▶ _Task directions_: Exactly as written, output each of the lines below, with no images.
******************************
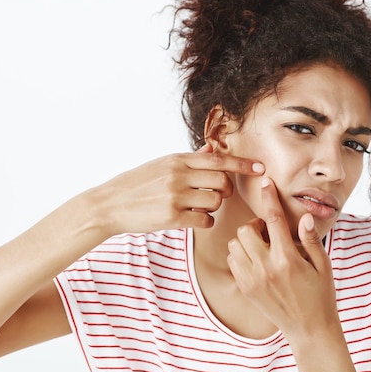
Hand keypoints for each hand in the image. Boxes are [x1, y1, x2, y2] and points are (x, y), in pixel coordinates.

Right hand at [89, 143, 263, 235]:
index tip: (261, 168)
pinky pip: (205, 220)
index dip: (243, 164)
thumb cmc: (138, 184)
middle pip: (223, 182)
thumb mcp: (162, 164)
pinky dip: (205, 222)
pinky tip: (194, 220)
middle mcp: (178, 174)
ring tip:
******************************
▶ _The completed task_:
Hand keypoints for each hand in the image. Boxes are [x1, y1, x2, y2] and points are (x, y), in pixel coordinates.

Right hand at [89, 143, 263, 235]:
index tip: (261, 168)
pinky pip: (205, 220)
index dip: (243, 164)
thumb cmc: (138, 184)
middle pip: (223, 182)
thumb mcp: (162, 164)
pinky dip: (205, 222)
pinky tip: (194, 220)
middle mcp: (178, 174)
ring tip:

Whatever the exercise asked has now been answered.